=== Page text ===
Echologics LLC is a Canadian engineering company based in Toronto that specializes in non-invasive acoustic detection of underground leaks and pipe condition assessment. It has conducted  completed projects in North America, Europe, Australia, South Africa, and Singapore that have minimized, the loss of millions of gallons of drinking water via leaking infrastructure. Echologics and Mueller Systems are both part of Mueller Water Products' Mueller Technologies reporting segment.

Products and Services
Echologics offers several pipeline leak detection products and services that can non-intrusively and non-invasively pinpoint leaks on pipes using a proprietary acoustic technology. The company touts a superior capability in detecting leaks in non-metallic and large-diameter pipes, which are more difficult to detect using acoustic methods because they are quiet.

=== Work to complete ===
Copy the full Echologics text above word for word.

=== Source data ===
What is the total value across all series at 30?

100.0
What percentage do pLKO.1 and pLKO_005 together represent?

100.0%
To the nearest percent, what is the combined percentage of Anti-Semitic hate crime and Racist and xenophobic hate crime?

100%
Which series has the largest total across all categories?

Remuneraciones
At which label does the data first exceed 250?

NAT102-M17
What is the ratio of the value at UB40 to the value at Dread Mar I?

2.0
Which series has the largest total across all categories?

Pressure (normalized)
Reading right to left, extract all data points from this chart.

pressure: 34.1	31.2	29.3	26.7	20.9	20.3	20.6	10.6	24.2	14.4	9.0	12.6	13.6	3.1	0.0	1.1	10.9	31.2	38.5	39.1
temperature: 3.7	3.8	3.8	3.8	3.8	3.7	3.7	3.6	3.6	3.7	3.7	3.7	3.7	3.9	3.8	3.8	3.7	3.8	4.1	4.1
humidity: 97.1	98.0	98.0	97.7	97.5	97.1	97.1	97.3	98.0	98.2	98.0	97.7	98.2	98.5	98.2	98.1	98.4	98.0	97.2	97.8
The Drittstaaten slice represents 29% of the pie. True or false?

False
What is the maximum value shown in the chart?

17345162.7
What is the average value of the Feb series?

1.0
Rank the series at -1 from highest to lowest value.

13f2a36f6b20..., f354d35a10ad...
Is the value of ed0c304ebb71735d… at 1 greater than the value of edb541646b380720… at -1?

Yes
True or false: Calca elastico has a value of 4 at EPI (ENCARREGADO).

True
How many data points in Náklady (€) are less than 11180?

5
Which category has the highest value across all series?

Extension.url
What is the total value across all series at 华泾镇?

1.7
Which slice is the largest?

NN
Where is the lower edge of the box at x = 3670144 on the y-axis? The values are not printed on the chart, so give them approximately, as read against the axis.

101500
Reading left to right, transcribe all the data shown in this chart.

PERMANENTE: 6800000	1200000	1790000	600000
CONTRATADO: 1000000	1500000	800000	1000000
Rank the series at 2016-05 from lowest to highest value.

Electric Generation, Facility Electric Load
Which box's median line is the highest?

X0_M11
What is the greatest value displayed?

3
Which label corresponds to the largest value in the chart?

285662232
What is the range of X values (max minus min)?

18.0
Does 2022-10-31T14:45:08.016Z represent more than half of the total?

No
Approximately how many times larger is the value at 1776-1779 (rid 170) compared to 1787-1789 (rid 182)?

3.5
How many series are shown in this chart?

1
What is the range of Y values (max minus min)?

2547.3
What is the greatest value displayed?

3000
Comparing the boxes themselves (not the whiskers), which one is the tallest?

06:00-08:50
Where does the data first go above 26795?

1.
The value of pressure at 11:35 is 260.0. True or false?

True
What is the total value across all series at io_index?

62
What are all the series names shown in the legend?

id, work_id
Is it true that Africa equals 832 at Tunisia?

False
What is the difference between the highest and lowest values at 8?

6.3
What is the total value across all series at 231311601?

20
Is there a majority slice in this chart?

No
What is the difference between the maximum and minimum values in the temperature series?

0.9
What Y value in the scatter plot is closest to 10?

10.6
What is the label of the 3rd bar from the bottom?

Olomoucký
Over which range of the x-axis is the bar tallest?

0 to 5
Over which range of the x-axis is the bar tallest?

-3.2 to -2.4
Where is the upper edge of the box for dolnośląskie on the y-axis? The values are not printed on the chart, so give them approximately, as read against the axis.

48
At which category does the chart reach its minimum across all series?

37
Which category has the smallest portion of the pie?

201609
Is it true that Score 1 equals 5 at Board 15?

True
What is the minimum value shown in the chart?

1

=== Reply ===
Echologics LLC is a Canadian engineering company based in Toronto that specializes in non-invasive acoustic detection of underground leaks and pipe condition assessment. It has conducted  completed projects in North America, Europe, Australia, South Africa, and Singapore that have minimized, the loss of millions of gallons of drinking water via leaking infrastructure. Echologics and Mueller Systems are both part of Mueller Water Products' Mueller Technologies reporting segment.

Products and Services
Echologics offers several pipeline leak detection products and services that can non-intrusively and non-invasively pinpoint leaks on pipes using a proprietary acoustic technology. The company touts a superior capability in detecting leaks in non-metallic and large-diameter pipes, which are more difficult to detect using acoustic methods because they are quiet.